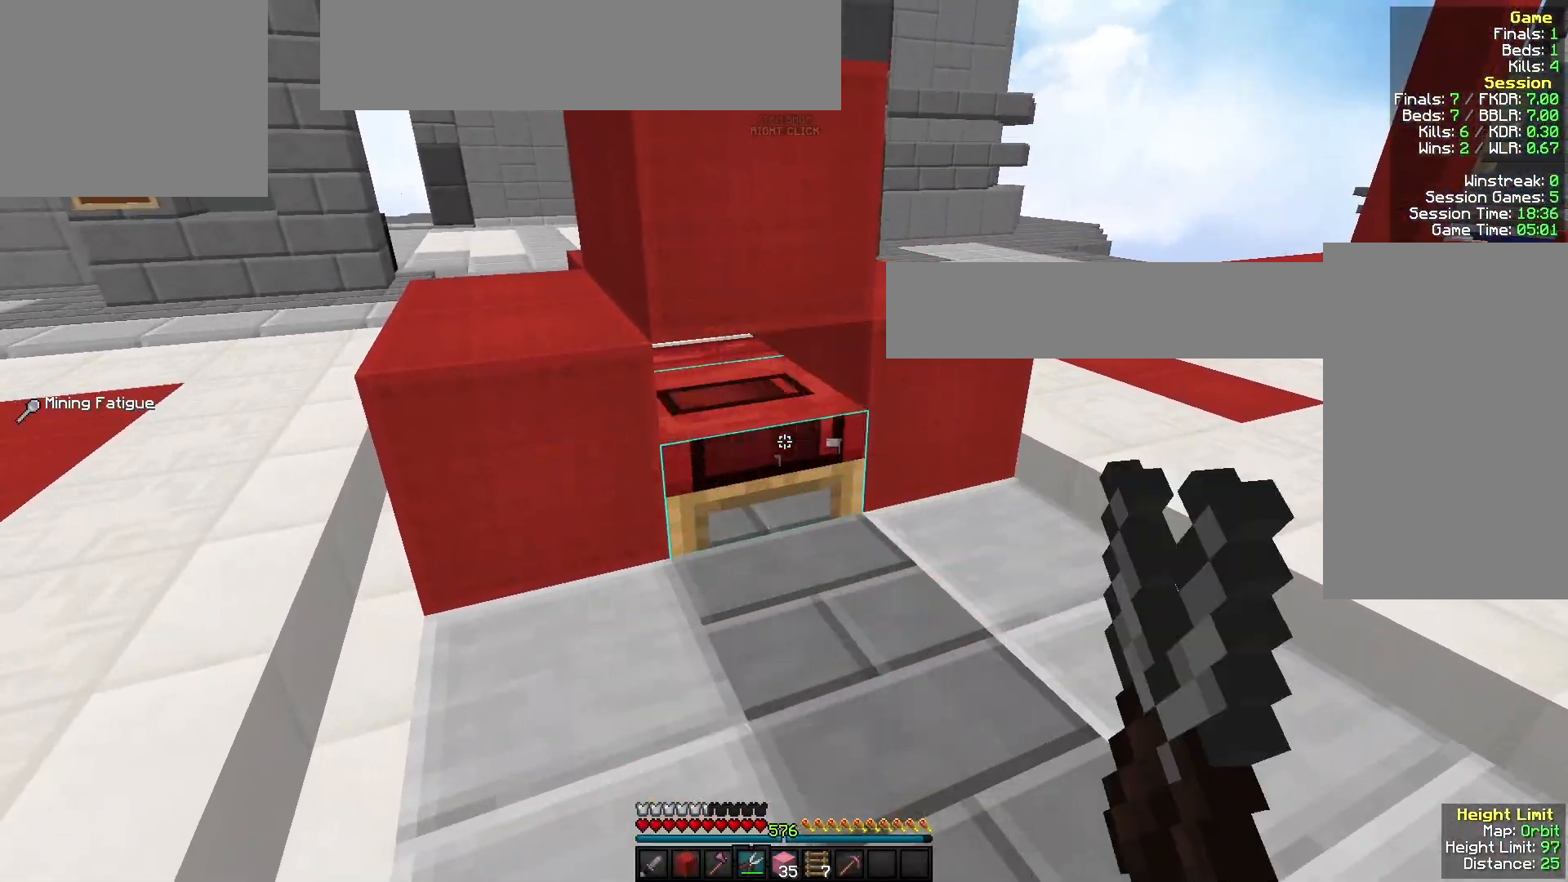
{"keys": ["w"], "mouse": ["left"], "events": [[67, "s", "down"], [133, "a", "down"], [167, "s", "up"], [233, "w", "down"], [333, "a", "up"]]}
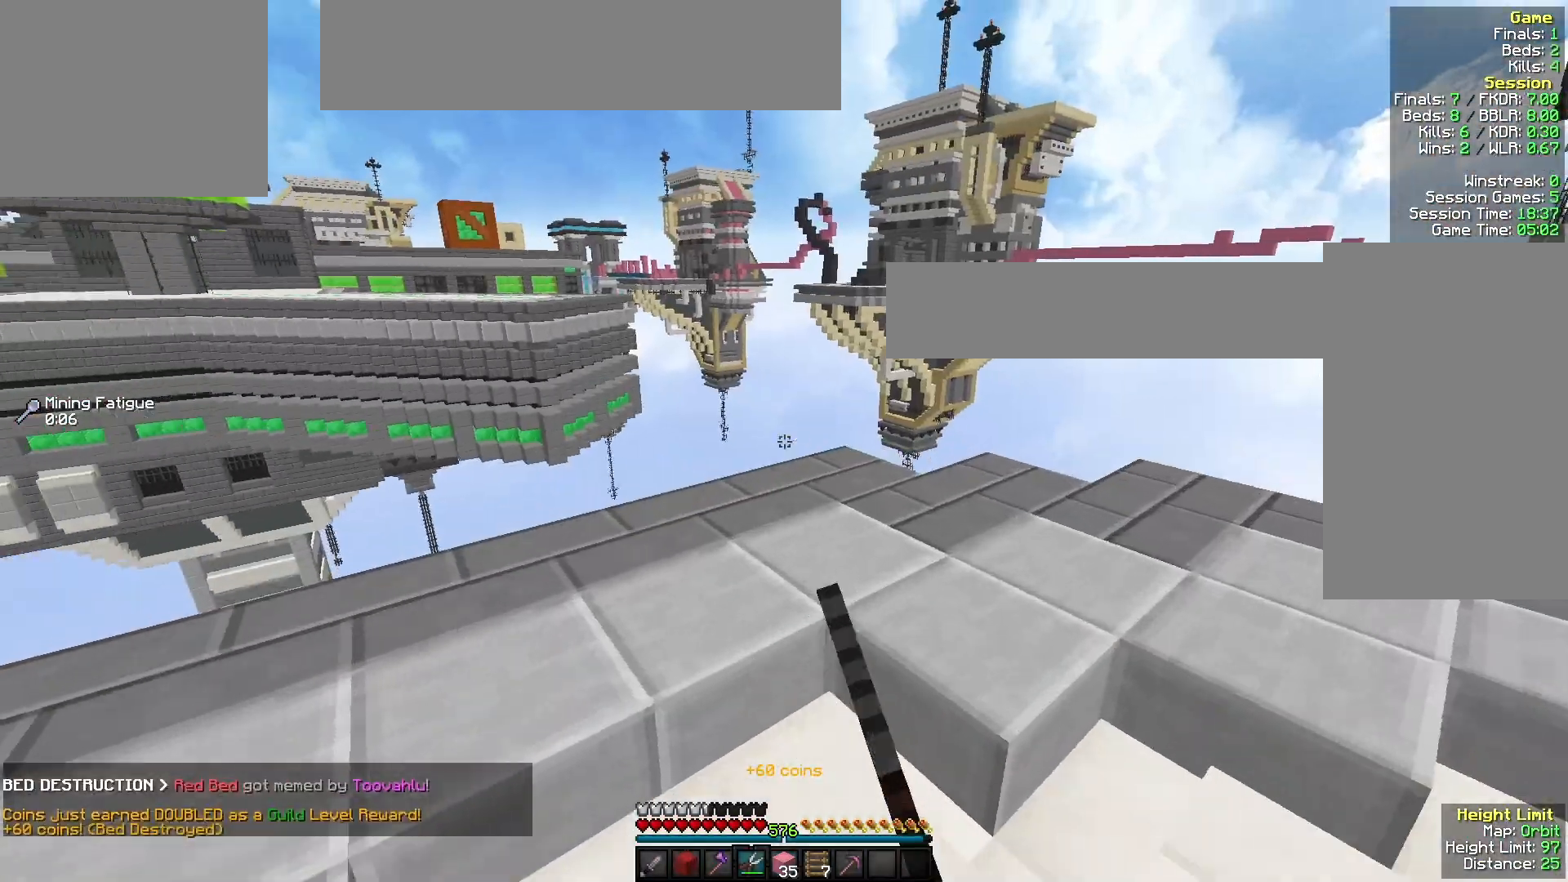
{"keys": ["w"], "mouse": ["left"], "events": [[367, "mouse_left", "up"], [467, "mouse_left", "down"]]}
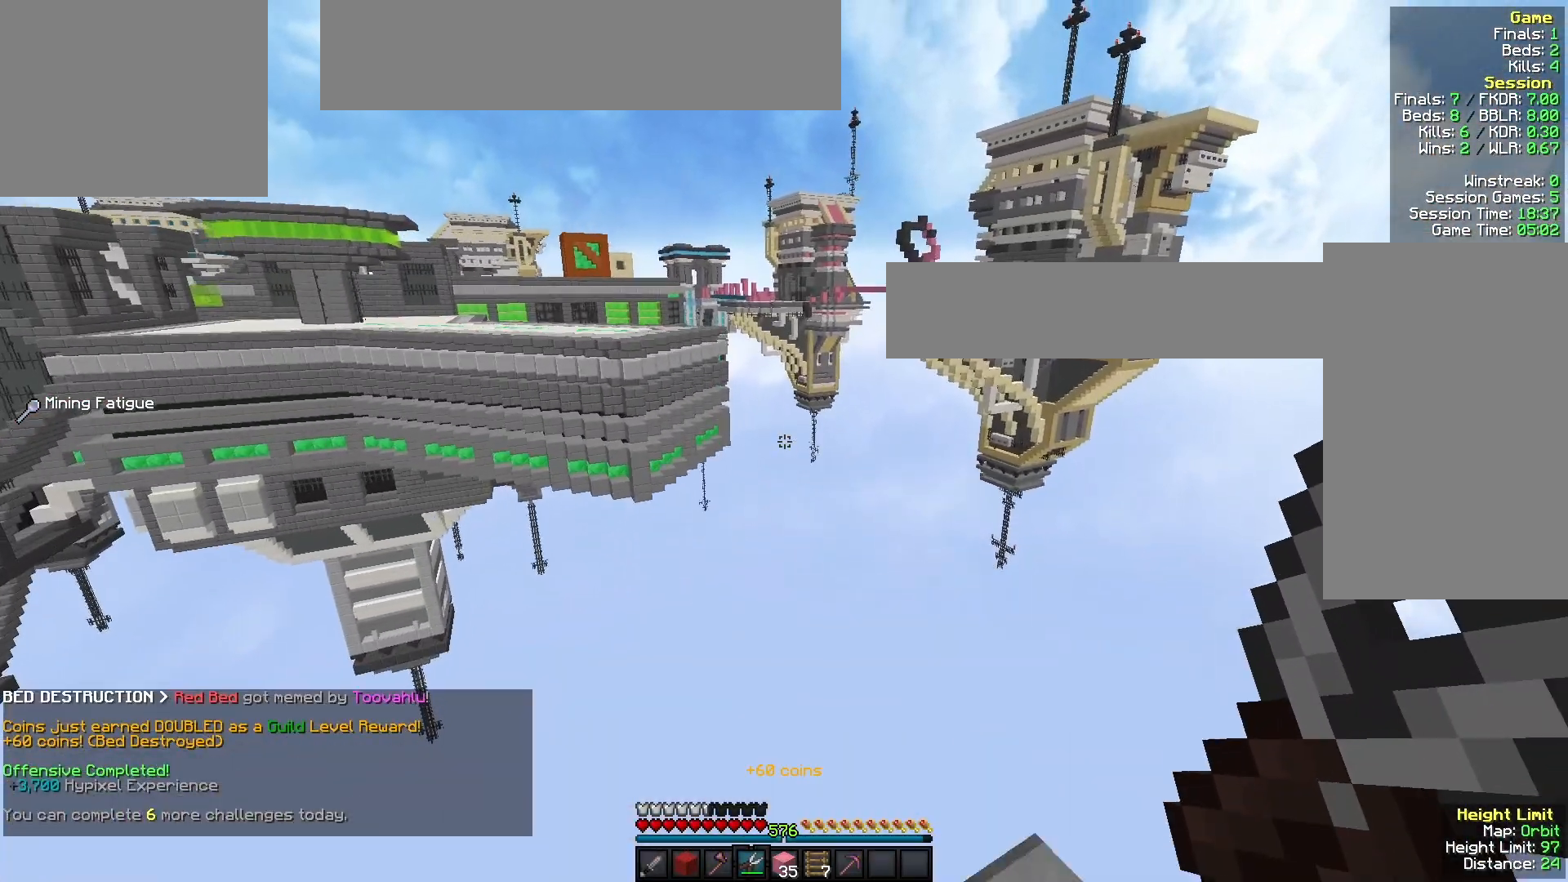
{"keys": ["d", "w"], "mouse": ["left"], "events": [[333, "mouse_left", "up"], [467, "mouse_left", "down"], [500, "d", "down"]]}
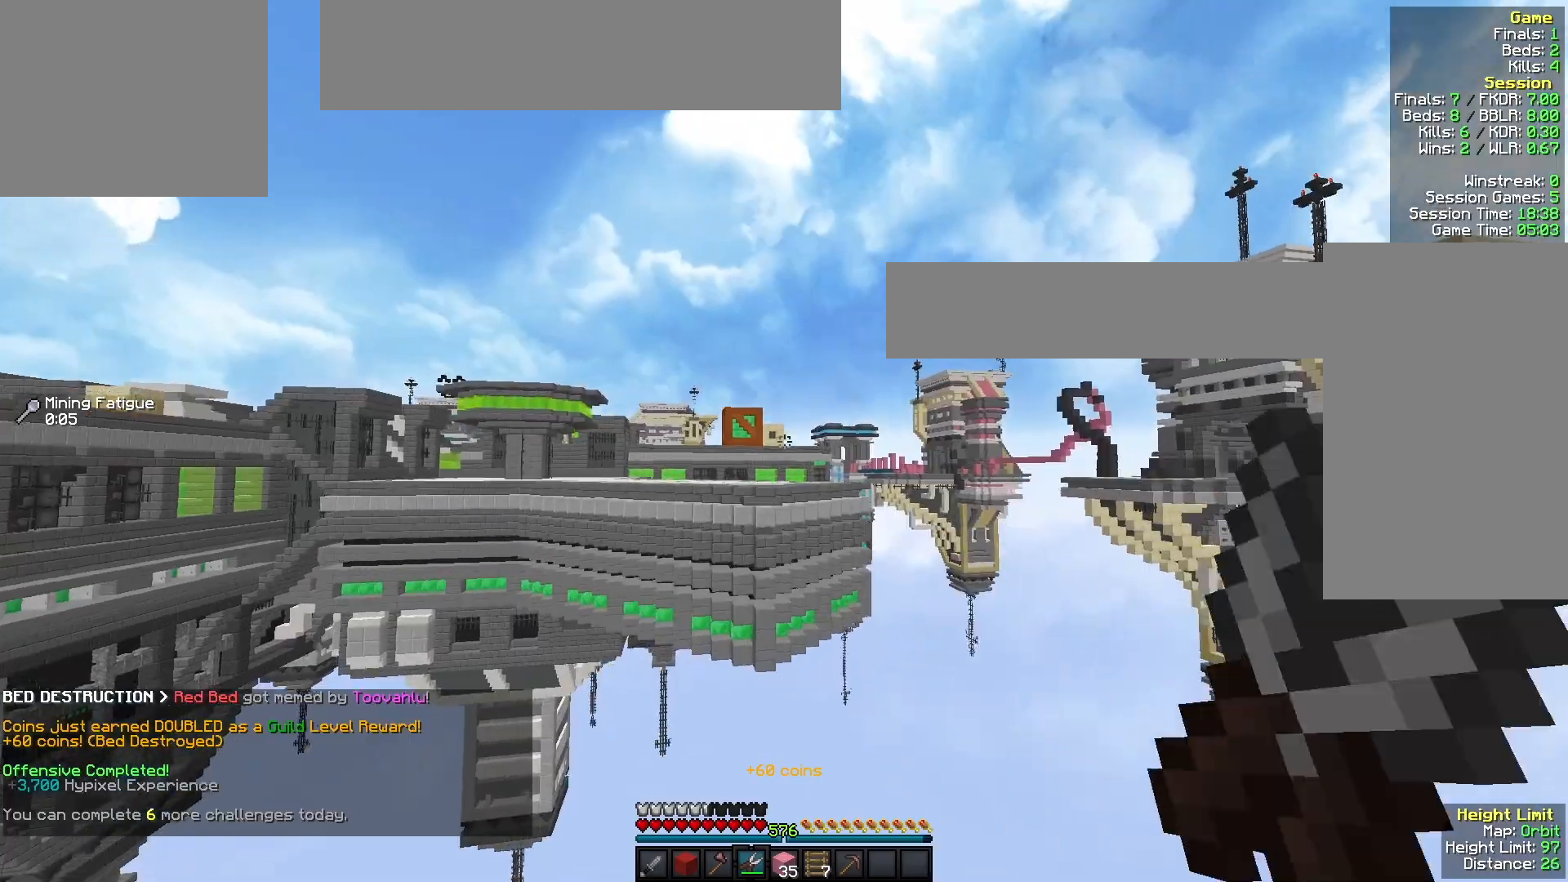
{"keys": ["d", "w"], "mouse": ["left"], "events": [[100, "mouse_left", "up"], [167, "mouse_left", "down"], [300, "mouse_left", "up"], [433, "mouse_left", "down"]]}
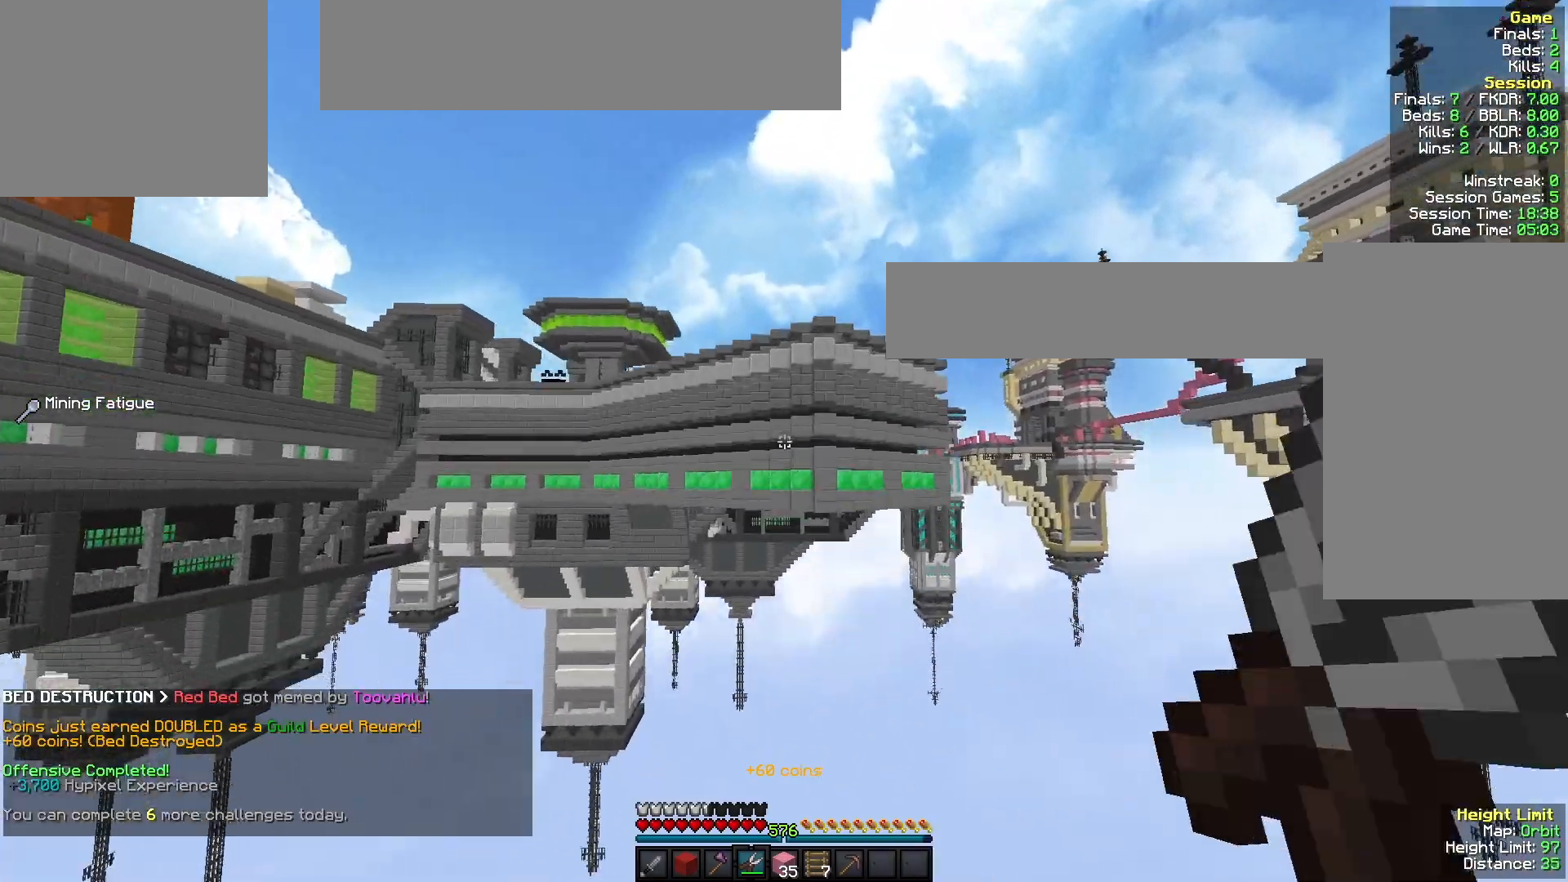
{"keys": ["d", "w"], "mouse": ["left"], "events": [[100, "mouse_left", "up"], [300, "mouse_left", "down"]]}
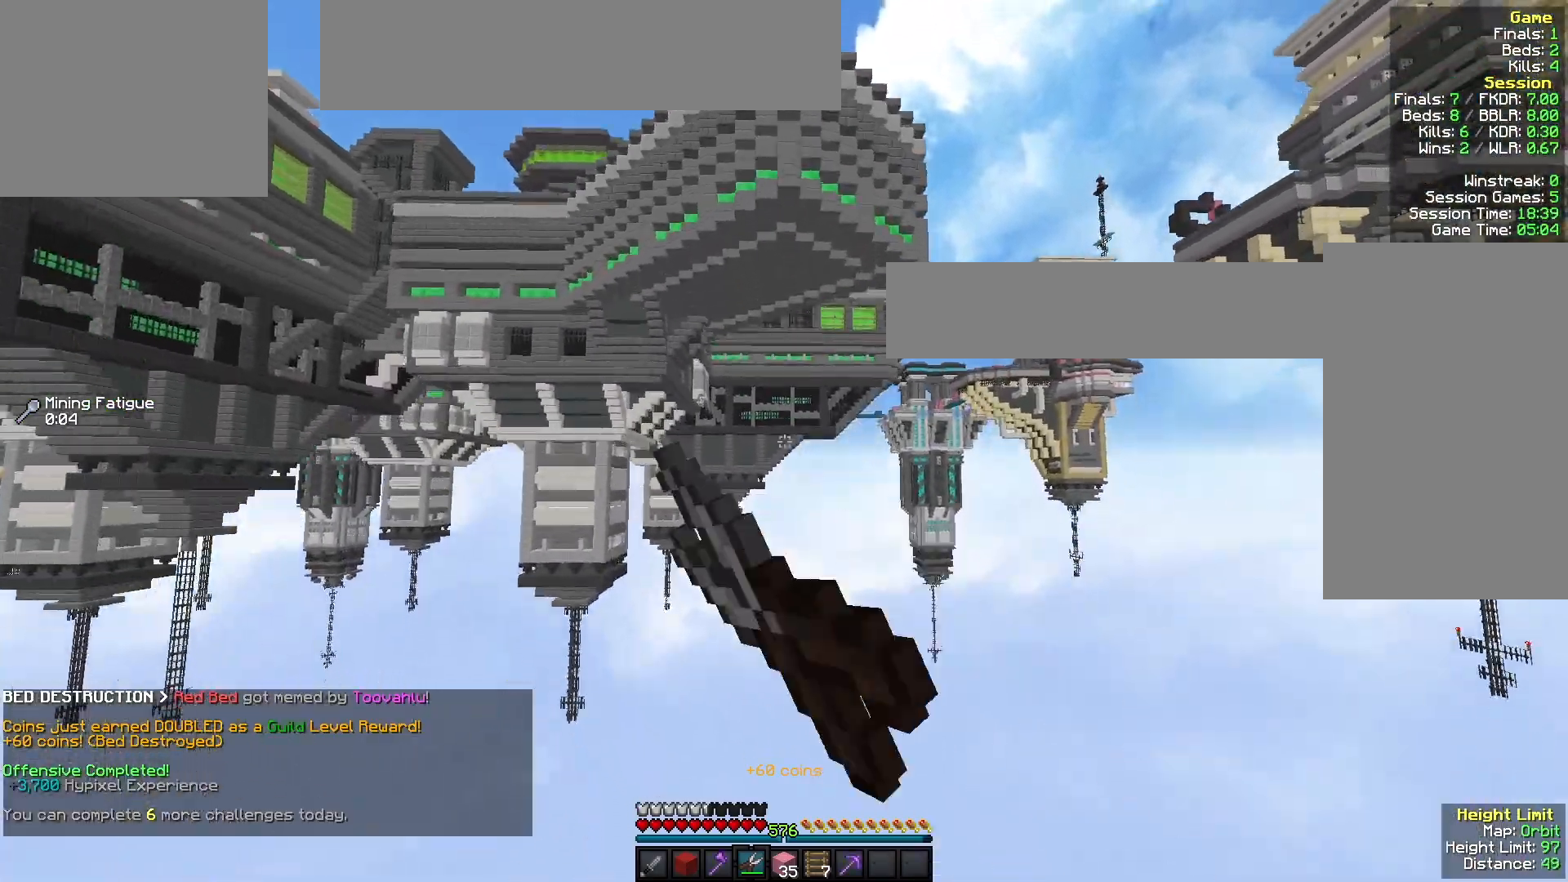
{"keys": ["d", "w"], "mouse": [], "events": [[167, "mouse_left", "up"], [267, "mouse_left", "down"], [433, "mouse_left", "up"]]}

————

### Try it
Leaving the pictures out, transcribe the entries above exactly as written.

### Result
{"keys": ["w"], "mouse": ["left"], "events": [[67, "s", "down"], [133, "a", "down"], [167, "s", "up"], [233, "w", "down"], [333, "a", "up"]]}
{"keys": ["w"], "mouse": ["left"], "events": [[367, "mouse_left", "up"], [467, "mouse_left", "down"]]}
{"keys": ["d", "w"], "mouse": ["left"], "events": [[333, "mouse_left", "up"], [467, "mouse_left", "down"], [500, "d", "down"]]}
{"keys": ["d", "w"], "mouse": ["left"], "events": [[100, "mouse_left", "up"], [167, "mouse_left", "down"], [300, "mouse_left", "up"], [433, "mouse_left", "down"]]}
{"keys": ["d", "w"], "mouse": ["left"], "events": [[100, "mouse_left", "up"], [300, "mouse_left", "down"]]}
{"keys": ["d", "w"], "mouse": [], "events": [[167, "mouse_left", "up"], [267, "mouse_left", "down"], [433, "mouse_left", "up"]]}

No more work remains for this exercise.